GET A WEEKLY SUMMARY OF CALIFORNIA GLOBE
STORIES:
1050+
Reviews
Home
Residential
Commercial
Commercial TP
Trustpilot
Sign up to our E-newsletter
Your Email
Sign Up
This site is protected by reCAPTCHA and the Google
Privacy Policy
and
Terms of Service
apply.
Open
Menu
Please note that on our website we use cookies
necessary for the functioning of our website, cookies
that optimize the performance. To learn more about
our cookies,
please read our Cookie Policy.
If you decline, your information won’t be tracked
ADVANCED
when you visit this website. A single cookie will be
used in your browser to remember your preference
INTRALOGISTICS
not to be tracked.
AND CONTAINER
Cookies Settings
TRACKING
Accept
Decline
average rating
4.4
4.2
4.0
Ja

================

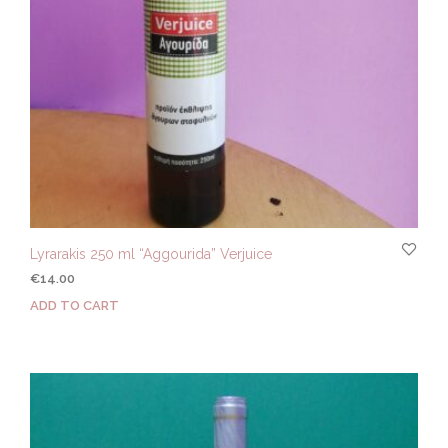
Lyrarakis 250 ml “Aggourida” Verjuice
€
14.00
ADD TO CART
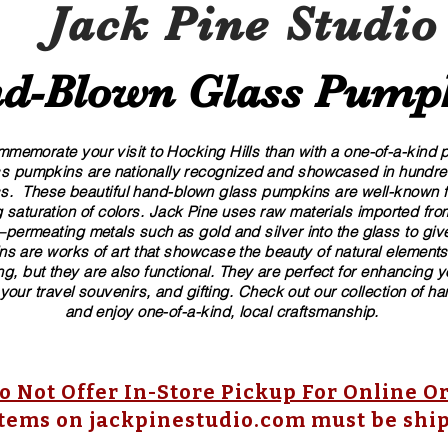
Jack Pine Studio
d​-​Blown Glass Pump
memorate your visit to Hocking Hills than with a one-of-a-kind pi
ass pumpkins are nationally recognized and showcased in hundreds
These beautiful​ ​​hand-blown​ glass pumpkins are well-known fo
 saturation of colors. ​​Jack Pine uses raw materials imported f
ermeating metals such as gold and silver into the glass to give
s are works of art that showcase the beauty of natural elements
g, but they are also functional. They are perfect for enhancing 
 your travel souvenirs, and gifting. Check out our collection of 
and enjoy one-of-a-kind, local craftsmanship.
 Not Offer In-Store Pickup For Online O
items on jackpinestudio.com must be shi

================

Echo the lines from the one containing "Jack Pine Studio" down to the one containing "items on jackpinestudio.com must be shi", both included.

Jack Pine Studio
d​-​Blown Glass Pump
memorate your visit to Hocking Hills than with a one-of-a-kind pi
ass pumpkins are nationally recognized and showcased in hundreds
These beautiful​ ​​hand-blown​ glass pumpkins are well-known fo
 saturation of colors. ​​Jack Pine uses raw materials imported f
ermeating metals such as gold and silver into the glass to give
s are works of art that showcase the beauty of natural elements
g, but they are also functional. They are perfect for enhancing 
 your travel souvenirs, and gifting. Check out our collection of 
and enjoy one-of-a-kind, local craftsmanship.
 Not Offer In-Store Pickup For Online O
items on jackpinestudio.com must be shi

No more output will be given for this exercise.